What are you currently doing for your back work? I always found for me that I gained the most thickness from lots of deadlifting and barbell/dumbbell rowing, but was able to get things to "pop" more via better definition when I started to vary the planes I was doing back work in, since for years it was all horizontal rowing or deadlifting, no vertical pulling ala pull-ups or pulldowns, face pulls, etc. Then again, you didn't have a rear back shot, so there may be more to it that just hasn't been seen, but it looked like a little width could be a good thing.

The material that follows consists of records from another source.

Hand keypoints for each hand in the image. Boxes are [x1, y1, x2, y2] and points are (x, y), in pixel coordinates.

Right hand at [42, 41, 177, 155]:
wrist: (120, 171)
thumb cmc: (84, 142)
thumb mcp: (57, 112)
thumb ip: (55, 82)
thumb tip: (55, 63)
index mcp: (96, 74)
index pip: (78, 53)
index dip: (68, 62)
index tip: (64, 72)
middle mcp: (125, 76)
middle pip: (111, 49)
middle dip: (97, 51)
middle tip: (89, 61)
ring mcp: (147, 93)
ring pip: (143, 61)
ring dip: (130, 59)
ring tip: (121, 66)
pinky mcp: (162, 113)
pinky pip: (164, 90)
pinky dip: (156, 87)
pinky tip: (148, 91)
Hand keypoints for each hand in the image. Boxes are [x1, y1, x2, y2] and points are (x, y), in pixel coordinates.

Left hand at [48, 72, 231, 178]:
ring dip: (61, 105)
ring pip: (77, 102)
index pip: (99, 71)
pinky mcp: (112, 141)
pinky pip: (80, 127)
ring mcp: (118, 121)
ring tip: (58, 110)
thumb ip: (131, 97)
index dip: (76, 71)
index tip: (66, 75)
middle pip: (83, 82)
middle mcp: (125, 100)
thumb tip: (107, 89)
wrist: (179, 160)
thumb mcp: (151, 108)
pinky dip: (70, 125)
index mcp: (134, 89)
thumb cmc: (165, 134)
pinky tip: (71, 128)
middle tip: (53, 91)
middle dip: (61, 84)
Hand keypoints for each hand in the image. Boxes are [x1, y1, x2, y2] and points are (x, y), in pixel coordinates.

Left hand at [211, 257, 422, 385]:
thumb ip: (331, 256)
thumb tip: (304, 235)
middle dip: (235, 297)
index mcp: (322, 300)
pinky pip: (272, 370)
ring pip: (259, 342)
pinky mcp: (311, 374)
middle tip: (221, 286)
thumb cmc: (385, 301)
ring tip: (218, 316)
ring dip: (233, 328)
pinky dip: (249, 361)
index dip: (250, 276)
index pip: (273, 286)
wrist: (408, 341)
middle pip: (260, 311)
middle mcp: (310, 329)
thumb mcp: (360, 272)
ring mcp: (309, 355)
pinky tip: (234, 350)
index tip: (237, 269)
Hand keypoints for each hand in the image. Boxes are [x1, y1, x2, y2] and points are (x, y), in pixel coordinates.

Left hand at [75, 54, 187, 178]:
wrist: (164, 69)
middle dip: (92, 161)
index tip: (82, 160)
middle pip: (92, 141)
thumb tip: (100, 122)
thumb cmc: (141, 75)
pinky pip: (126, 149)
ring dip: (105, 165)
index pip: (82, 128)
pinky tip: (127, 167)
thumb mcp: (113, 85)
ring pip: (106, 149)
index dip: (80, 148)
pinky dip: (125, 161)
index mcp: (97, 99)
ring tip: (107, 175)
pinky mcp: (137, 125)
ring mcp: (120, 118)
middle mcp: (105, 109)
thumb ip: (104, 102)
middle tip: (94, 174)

If you haven't done much heavy rowing (I mean, HEAVY, as in "feels like I could make 5-6 reps, but I'll do some breathing reps to get to 8-10) I'd certainly give it a try, and if you haven't done much for vertical pulling, try some weighted pull-ups whenever you get the chance. Sometimes just one small tweak of really pushing things heavy can make a LOT of difference, even if you may need 10 seconds between each of your final reps to be able to make them work!

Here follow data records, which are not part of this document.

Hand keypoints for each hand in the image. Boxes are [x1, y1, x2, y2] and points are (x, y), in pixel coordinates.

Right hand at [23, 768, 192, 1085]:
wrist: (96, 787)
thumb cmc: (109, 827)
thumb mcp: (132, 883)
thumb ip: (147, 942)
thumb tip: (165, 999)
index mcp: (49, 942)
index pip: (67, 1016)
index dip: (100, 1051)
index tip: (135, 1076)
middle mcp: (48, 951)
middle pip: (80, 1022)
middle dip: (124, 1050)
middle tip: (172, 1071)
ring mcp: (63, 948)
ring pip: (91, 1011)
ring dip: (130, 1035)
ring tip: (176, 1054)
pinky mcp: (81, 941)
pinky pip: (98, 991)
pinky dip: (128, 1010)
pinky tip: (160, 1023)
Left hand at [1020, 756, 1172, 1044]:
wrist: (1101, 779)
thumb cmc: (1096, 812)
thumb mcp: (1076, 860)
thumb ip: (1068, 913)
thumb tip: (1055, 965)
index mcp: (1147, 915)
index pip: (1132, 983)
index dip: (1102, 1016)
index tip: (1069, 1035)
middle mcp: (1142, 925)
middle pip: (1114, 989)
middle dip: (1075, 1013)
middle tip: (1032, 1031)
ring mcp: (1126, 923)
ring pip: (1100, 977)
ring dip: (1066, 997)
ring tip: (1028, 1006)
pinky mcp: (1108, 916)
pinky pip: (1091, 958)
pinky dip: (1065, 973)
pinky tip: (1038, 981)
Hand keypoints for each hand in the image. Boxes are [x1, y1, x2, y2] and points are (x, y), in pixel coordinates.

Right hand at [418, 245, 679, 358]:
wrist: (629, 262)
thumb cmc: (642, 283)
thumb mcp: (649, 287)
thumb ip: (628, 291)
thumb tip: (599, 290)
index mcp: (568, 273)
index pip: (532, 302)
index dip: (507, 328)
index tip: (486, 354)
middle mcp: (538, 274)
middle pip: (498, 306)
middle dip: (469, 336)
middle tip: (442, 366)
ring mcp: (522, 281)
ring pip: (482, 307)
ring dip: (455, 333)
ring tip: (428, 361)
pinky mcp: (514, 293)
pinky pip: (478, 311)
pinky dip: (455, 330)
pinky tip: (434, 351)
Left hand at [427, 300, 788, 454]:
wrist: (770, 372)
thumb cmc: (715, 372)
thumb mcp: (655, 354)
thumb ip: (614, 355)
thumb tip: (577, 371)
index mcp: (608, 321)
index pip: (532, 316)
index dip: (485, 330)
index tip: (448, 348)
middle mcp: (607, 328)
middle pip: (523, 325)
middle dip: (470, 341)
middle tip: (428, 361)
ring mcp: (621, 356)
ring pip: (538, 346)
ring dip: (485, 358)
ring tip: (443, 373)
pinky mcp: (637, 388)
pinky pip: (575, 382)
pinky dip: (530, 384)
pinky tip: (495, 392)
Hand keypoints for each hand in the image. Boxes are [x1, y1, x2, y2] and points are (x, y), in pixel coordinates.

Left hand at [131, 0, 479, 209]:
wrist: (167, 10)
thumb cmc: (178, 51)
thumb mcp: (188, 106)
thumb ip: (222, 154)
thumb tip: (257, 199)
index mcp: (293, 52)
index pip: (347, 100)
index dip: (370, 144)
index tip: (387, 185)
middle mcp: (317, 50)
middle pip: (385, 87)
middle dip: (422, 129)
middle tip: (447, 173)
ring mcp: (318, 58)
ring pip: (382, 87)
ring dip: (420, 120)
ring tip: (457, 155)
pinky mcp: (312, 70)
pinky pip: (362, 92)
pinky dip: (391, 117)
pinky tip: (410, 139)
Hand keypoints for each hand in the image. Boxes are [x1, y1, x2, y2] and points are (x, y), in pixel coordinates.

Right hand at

Shoulders, that's one that just stumps me on size gains. I know I'd have great definition if I were single-digit bodyfat, but that's one body part that tends to not really show up well until you're incredibly lean, or, are gifted enough to have massive delts, which few tend to have without the use of anabolic substances. If you've been doing more isolation stuff for them, then try putting focus on some good stuff like standing overhead barbell/dumbbell presses, partial presses in the power rack, etc. and see what it can do. Like I always say, if what you've been doing hasn't yielded the results you want, then try something else and see what happens!

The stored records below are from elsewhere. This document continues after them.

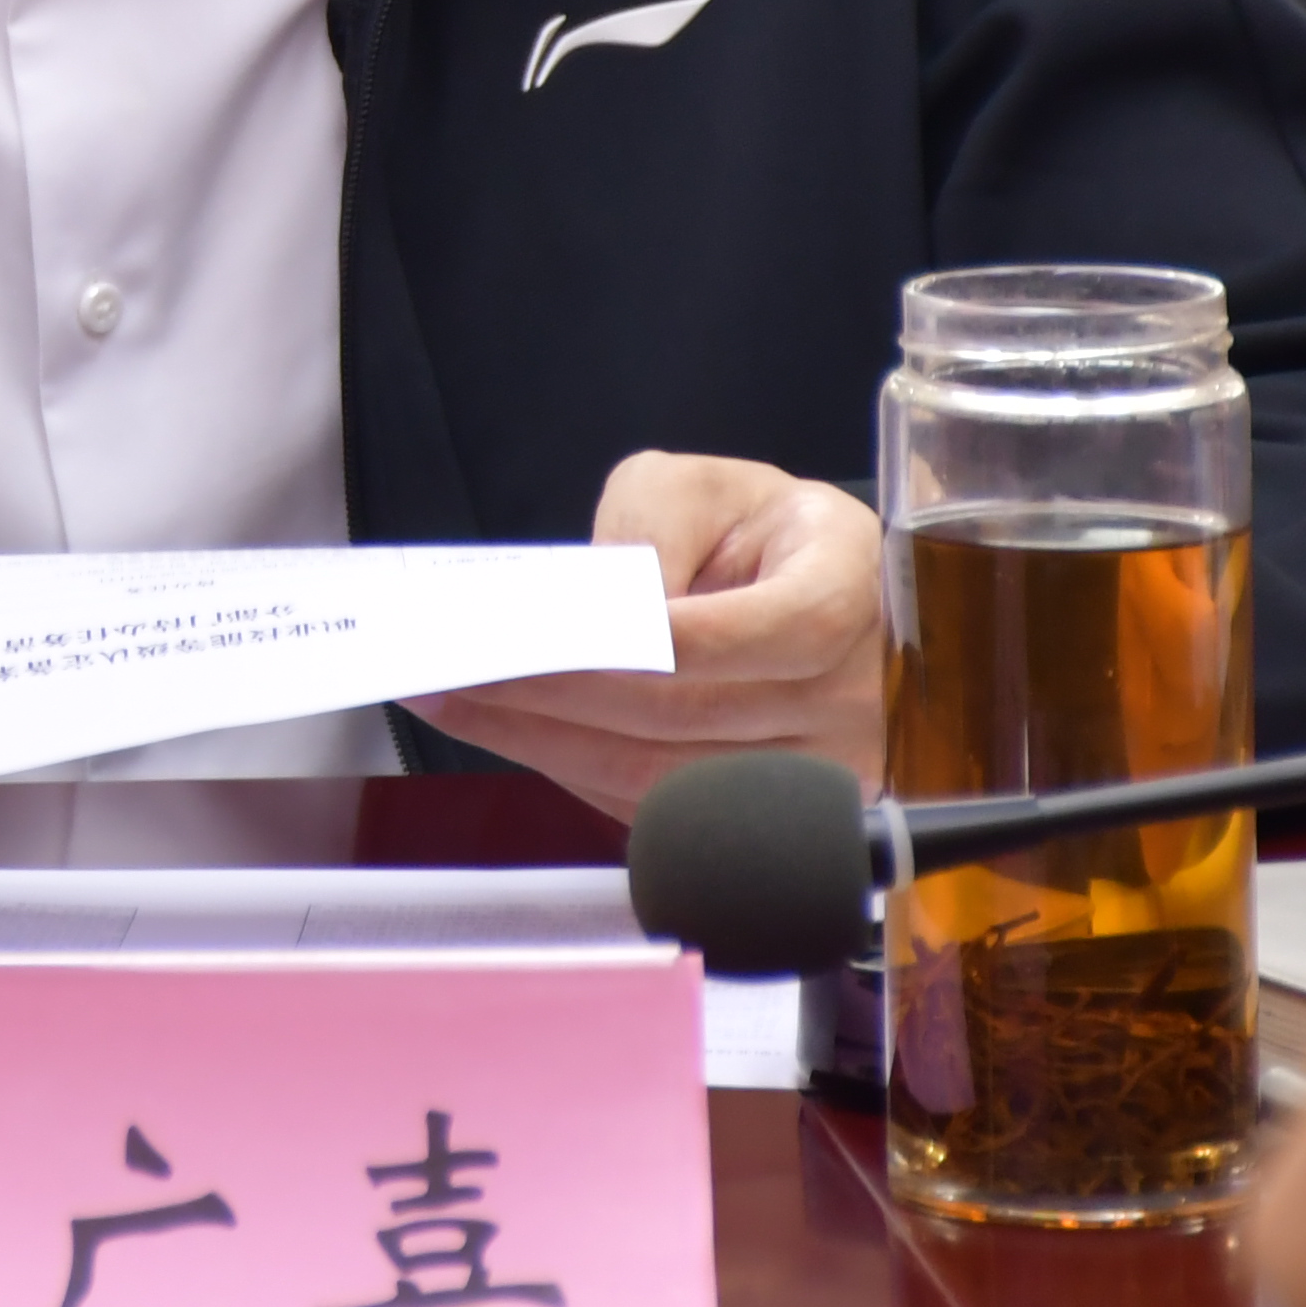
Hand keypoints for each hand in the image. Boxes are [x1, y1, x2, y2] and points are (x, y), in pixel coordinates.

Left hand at [404, 451, 887, 817]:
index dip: (630, 650)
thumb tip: (595, 613)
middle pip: (684, 719)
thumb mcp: (705, 488)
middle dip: (556, 700)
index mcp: (844, 590)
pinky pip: (668, 810)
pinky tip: (519, 737)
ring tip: (460, 708)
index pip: (741, 639)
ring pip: (668, 781)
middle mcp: (850, 695)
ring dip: (550, 748)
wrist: (827, 592)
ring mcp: (827, 772)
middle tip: (455, 674)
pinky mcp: (783, 818)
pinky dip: (581, 775)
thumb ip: (651, 528)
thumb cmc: (759, 530)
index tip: (527, 641)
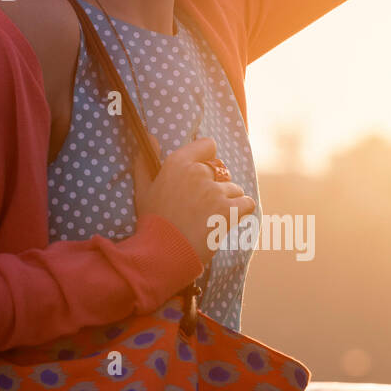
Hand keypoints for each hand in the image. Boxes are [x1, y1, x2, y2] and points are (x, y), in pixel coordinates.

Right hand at [132, 133, 254, 264]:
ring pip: (234, 189)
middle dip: (216, 185)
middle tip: (201, 206)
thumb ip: (146, 161)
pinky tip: (226, 221)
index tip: (200, 175)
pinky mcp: (229, 210)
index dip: (207, 159)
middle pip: (222, 170)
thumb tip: (150, 137)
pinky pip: (247, 203)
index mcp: (178, 163)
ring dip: (227, 202)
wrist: (164, 253)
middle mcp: (198, 172)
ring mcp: (215, 191)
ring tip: (209, 218)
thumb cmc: (153, 221)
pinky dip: (241, 212)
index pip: (208, 145)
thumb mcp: (144, 189)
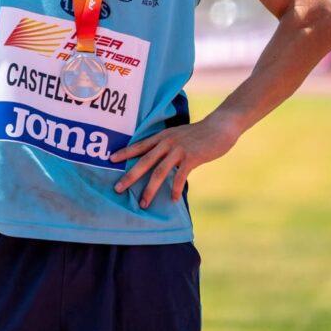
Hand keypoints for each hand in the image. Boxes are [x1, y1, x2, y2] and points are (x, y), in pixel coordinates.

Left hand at [110, 114, 239, 208]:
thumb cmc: (199, 134)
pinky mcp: (192, 157)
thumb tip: (158, 159)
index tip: (111, 159)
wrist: (219, 126)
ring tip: (143, 203)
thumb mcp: (179, 135)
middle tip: (117, 188)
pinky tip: (172, 198)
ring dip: (150, 189)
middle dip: (130, 176)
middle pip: (144, 161)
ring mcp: (179, 150)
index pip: (140, 145)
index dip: (125, 152)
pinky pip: (180, 176)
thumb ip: (167, 146)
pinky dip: (175, 189)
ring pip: (159, 172)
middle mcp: (167, 142)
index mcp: (163, 137)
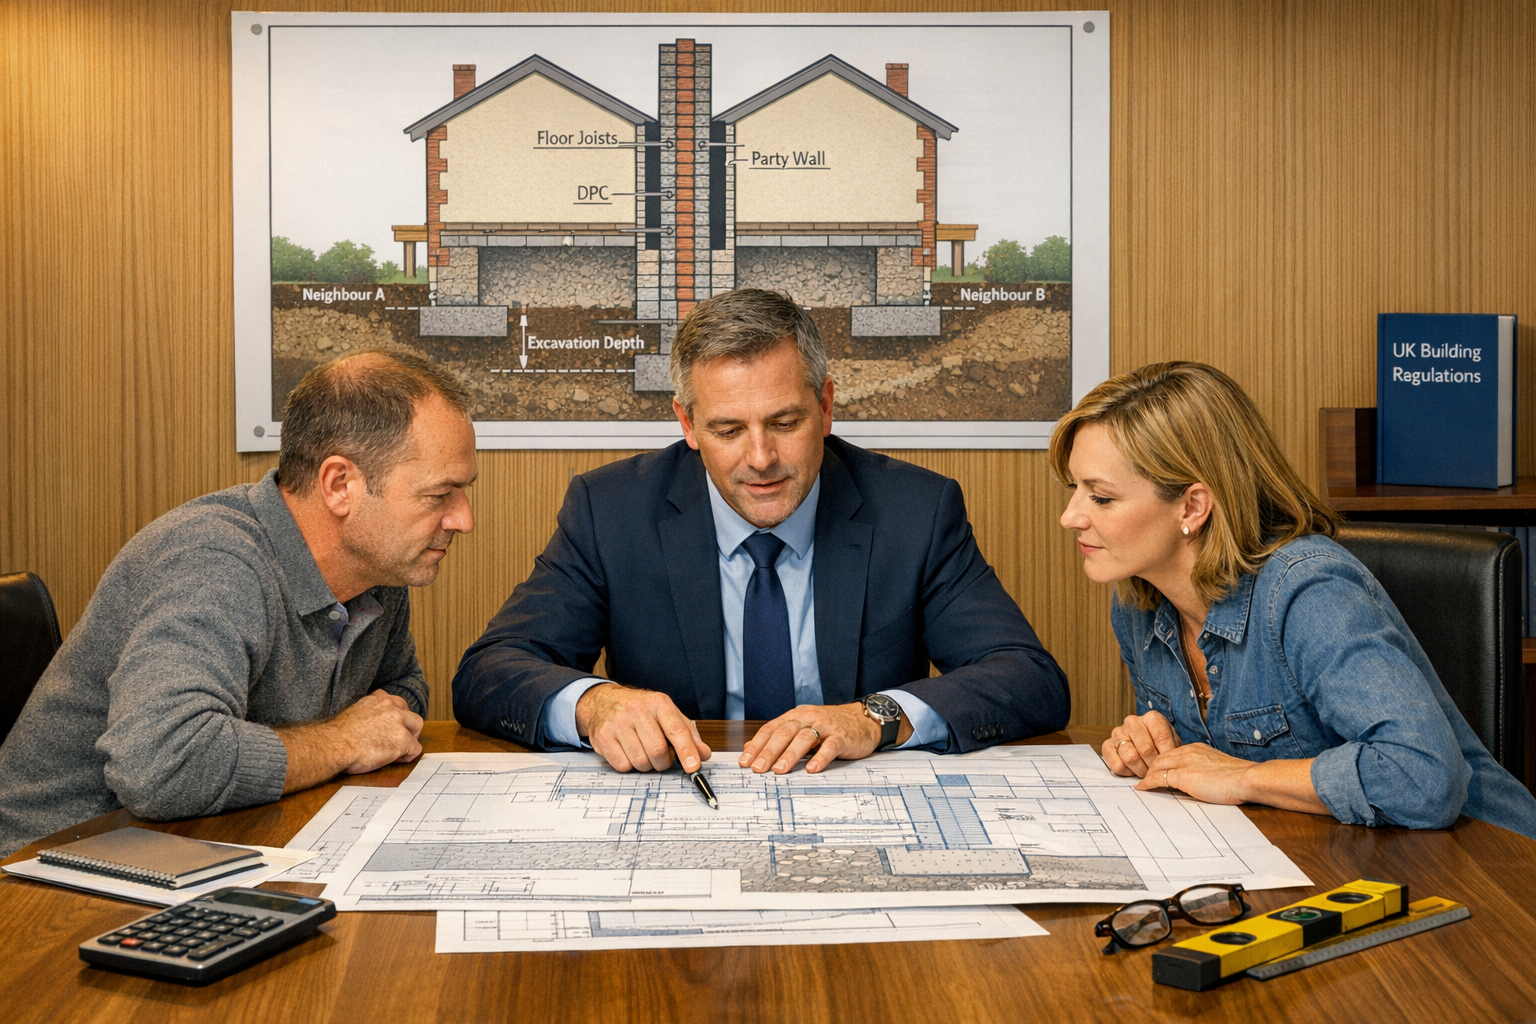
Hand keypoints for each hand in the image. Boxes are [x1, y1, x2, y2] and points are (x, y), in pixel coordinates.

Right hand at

Legs, of course I always push the squat, but I did have big-ass legs just from leg pressing years ago before I started squatting (lifting plus skateboarding did well enough for me to get 'em big), but squatting took them to a whole new level. Sorry to hear the strain is still bothering you, I had a similar strain on the inside of where the groin meets the thigh for 2 months straight at the holidays, definitely no fun at all. Strangely, the thing that made it feel better was my return to leg work with deep hip belt squats and deep single-leg presses, not sure how it worked itself out, it just sort of happened. But, considering how many massive bodyuilders out there barely squat (or, squat light weight for lots of reps), it goes to show that you can still get plenty of size from other things, but of course, the squat will always be king in my book.
Just keep at it, you've got a great base to work with (and, for the record, it's better than that of most guys half your age!), and you've got plenty of time to keep getting better and better. Just keep working toward what you're after, check out a contest, and try new things and see where it takes you!